Provided text:
=== Begin Enclosure ===

- School Seal

Location
- Darlington Road Richmond, North Yorkshire, DL10 7BQ England 54°24′24″N 1°43′29″W﻿ / ﻿54.406710°N 1.724630°W

Information
- Type: Academy
- Established: Unknown, records exist since 1361. Current establishment founded 1971. (precursors 1566, 1940, 1950)
- Founder: Elizabeth I
- Local authority: North Yorkshire
- Trust: Areté Learning Trust
- Department for Education URN: 145090 Tables
- Ofsted: Reports
- Head Mistress: Jenna Potter (soon retiring)
- Staff: 159
- Gender: Coeducational
- Age: 11 to 18
- Enrolment: 1,312
- School Seal: Latin: Sigillum Comune Libere Scole Burgensium de Richmond Common seal of the free school of the town of Richmond
- Website: http://www.richmondschool.net/

= Richmond School =

Richmond School & Sixth Form College, often referred to simply as Richmond School, is a coeducational comprehensive secondary school with academy status, located in North Yorkshire, England. It was created by the merger of three schools, the oldest of which, Richmond Grammar School, is of such antiquity that its exact founding date is unknown. The first mentions of it in writings, however, is estimated, to be between 1361 and 1474. It was officially ratified as an educational establishment in 1568 by Elizabeth I.

The school is on the outskirts of Richmond, near the Yorkshire Dales. It accepts both boys and girls and serves a wide catchment area across most of the north-west corner of North Yorkshire, including Swaledale.

==History==
===Richmond Grammar School===
Richmond School was the first school in Richmondshire. It accepted only boys and its only entry requirements were that pupils could read and write. Its date of foundation is not known, but it first appears in a registry believed to have been written between 1361 and 1474. It was awarded a charter ratifying its status on 14 March 1568 by Queen Elizabeth I and was one of the first free grammar schools in England. The school was built on what is now the churchyard of St Mary's Church, which stands opposite to and further up the hill to the former Richmond Lower School Building. In 1677 a new building replaced the Elizabethan one and this was used until 1850 when the school moved into a smaller building which still stands, and which until 2011 was used for teaching.

The name of the school from its foundation was Richmond School, as for many years it was the only school in the town. In later years it was referred to locally as "The Grammar School", although this was not its official name. Following the merger of the school with the Secondary Modern and the Girls' High School into a single comprehensive school the decision was made to retain the name "Richmond School" for the new establishment.

====Notable heads====
- Rev. Anthony Temple (1724–1795). Temple succeeded in getting 29 of his pupils admitted to Oxford and Cambridge.
- James Tate (1771–1843), Headmaster 1796–1833. Tate was even more successful; Richmond School become a nationally known school for classical learning. Tate sent up many scholars to Cambridge, where they became known as "Tate's invincibles". 21 became fellows, 13 of them at Trinity College.
- Thomas Henry Stokoe (1833–1903), Headmaster 1863–1871. Stokoe was a renowned clergyman and author.

| | The 1850 building with later extension | The 1850 building and subsequent extension in 2009, showing a flat-roofed extension built in the twentieth century. Another extension was built at the west end of the building at about the same time. |

===Richmond Girls’ High School===
In 1940 a Girls’ High school was built, designed by Modernist architect Denis Clarke Hall. The school was built approximately 1 mi from the Boys Grammar School near Darlington Road, having its main entrance in The Avenue.

=== End Enclosure ===

Exercise data:
=== Begin Enclosure ===

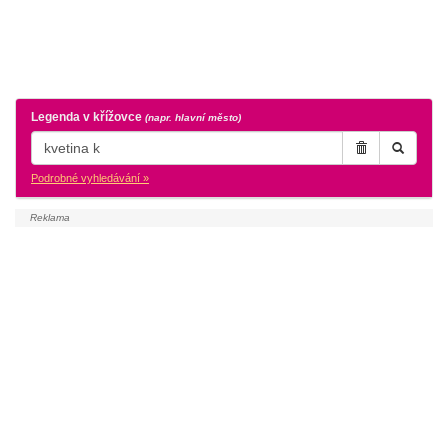
Legenda v křížovce
(napr. hlavní město)
Podrobné vyhledávání »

=== End Enclosure ===

Task prompt:
Reproduce the passage of the Richmond School article between "The name of" and "Oxford and Cambridge.", inclusive. The material has no connection to the Richmond School article.

Your response:
The name of the school from its foundation was Richmond School, as for many years it was the only school in the town. In later years it was referred to locally as "The Grammar School", although this was not its official name. Following the merger of the school with the Secondary Modern and the Girls' High School into a single comprehensive school the decision was made to retain the name "Richmond School" for the new establishment.

====Notable heads====
- Rev. Anthony Temple (1724–1795). Temple succeeded in getting 29 of his pupils admitted to Oxford and Cambridge.